I’ve used Stornext on several storage projects when I worked for Chyron. My customers were Turner Studios, HSN and NBC Olympics.
This was a number of years ago using Stornext 4. Stornext is what is known as a “clustering file system”. The storage is usually connected through a SAN and looks like block addressable storage. Each node has a common file system (stornext) but the nodes themselves can be heterogeneous E.G. Mac, PC, Linux, Solaris , etc others. Accessing these files is very fast which is their claim to fame. To prevent each node from stepping on the others there is a metadata controller which acts like a traffic cop. From what I remember Quantum can now sell vertical solutions that include storage and the metadata controller, as well as piecemeal solutions.

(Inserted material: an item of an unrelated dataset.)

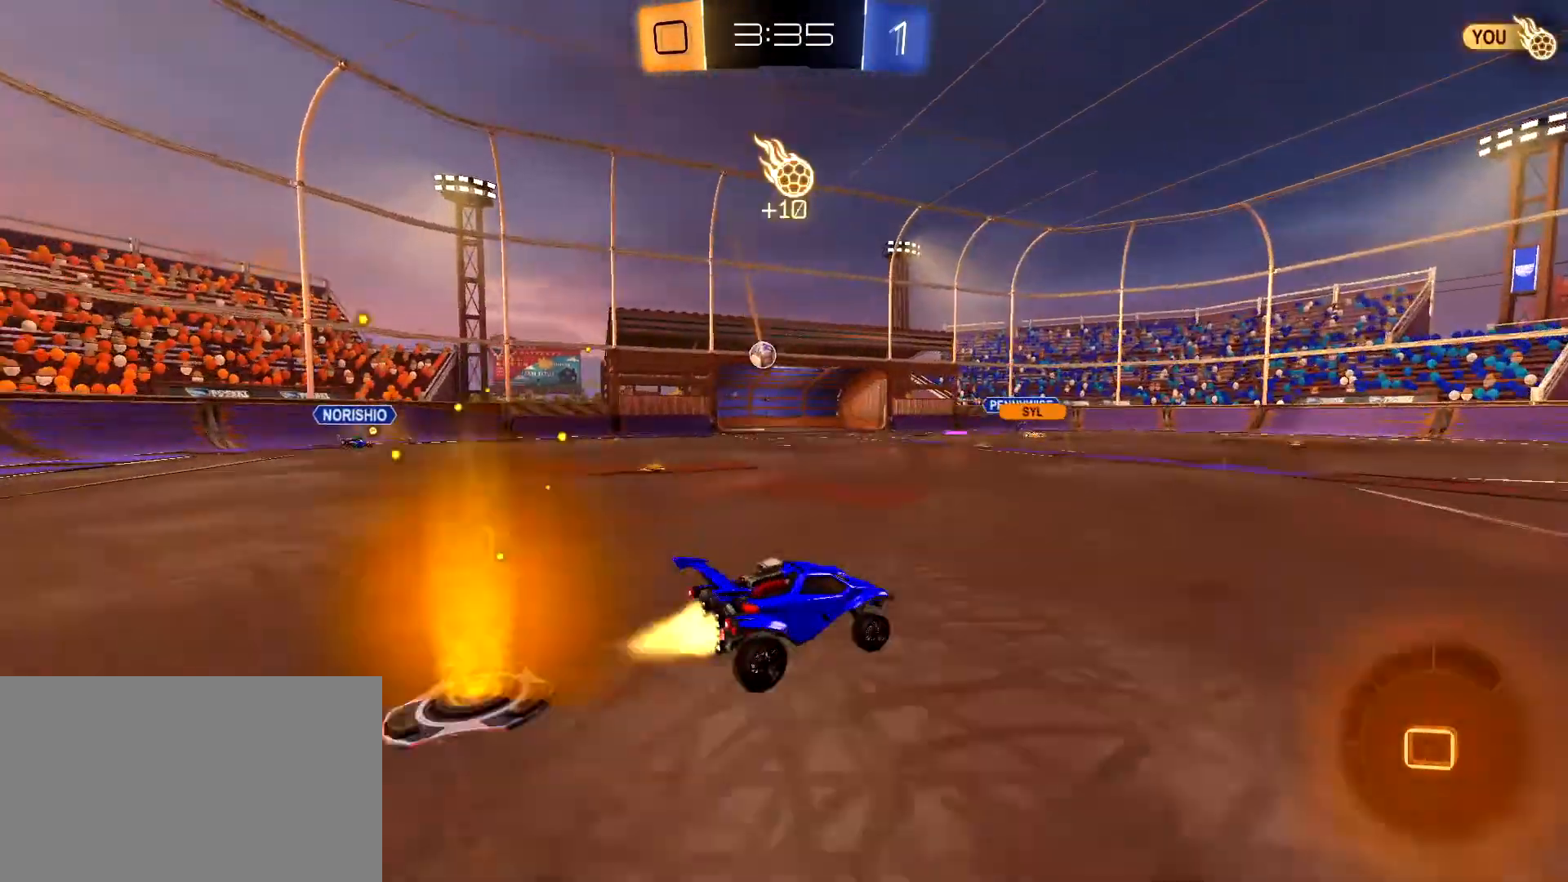
{"keys": [], "mouse": [], "mouse_move": "still", "events": [[33, "mouse_right", "down"], [83, "w", "up"], [133, "d", "up"], [133, "mouse_right", "up"], [183, "mouse_left", "up"], [183, "shift", "up"]]}
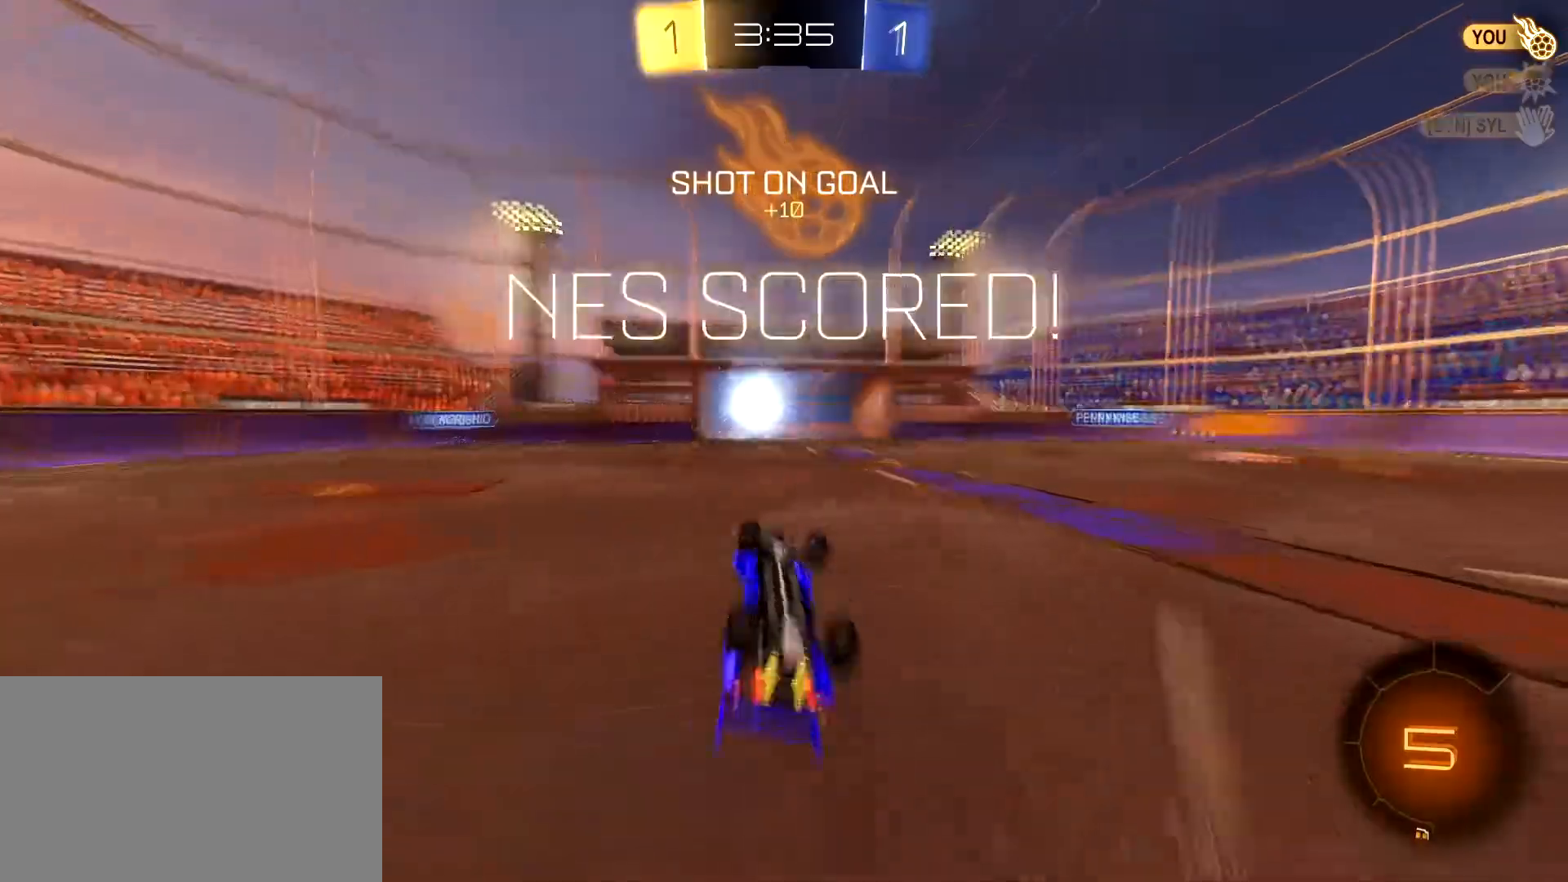
{"keys": [], "mouse": [], "mouse_move": "still", "events": [[250, "space", "down"], [333, "space", "up"]]}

Isilon – Now owned by EMC, these systems are known as scale-out NAS. NAS is known as Network attached Storage, a fancy term for file servers. File servers can be a bottleneck because a single the File server must serve out each file to all its clients. If you add enough clients File Servers can slow down. Isilon gets around this limitation utilizing multiple File Servers serving the same content.
HyperFS– Sold by ScaleLogic. ScaleLogic is run by a bunch of colleagues/Friends of mine. HyperFS is a work-alike of Stornext developed in China. Reputed to be cheaper and perhaps faster.
GlusterFS– If all you are concerned is Linux devices there is a free alternative called GlusterFS.
Quantum itself– They started out making Hard disk drives, then acquired various tape drive companies. IMHO tape drives are still a valid backup medium. Looking at their website , is completely oriented around storage. Broadcast and related is one of their big markets. I would investigate on how they are doing vs. Isilon/EMC.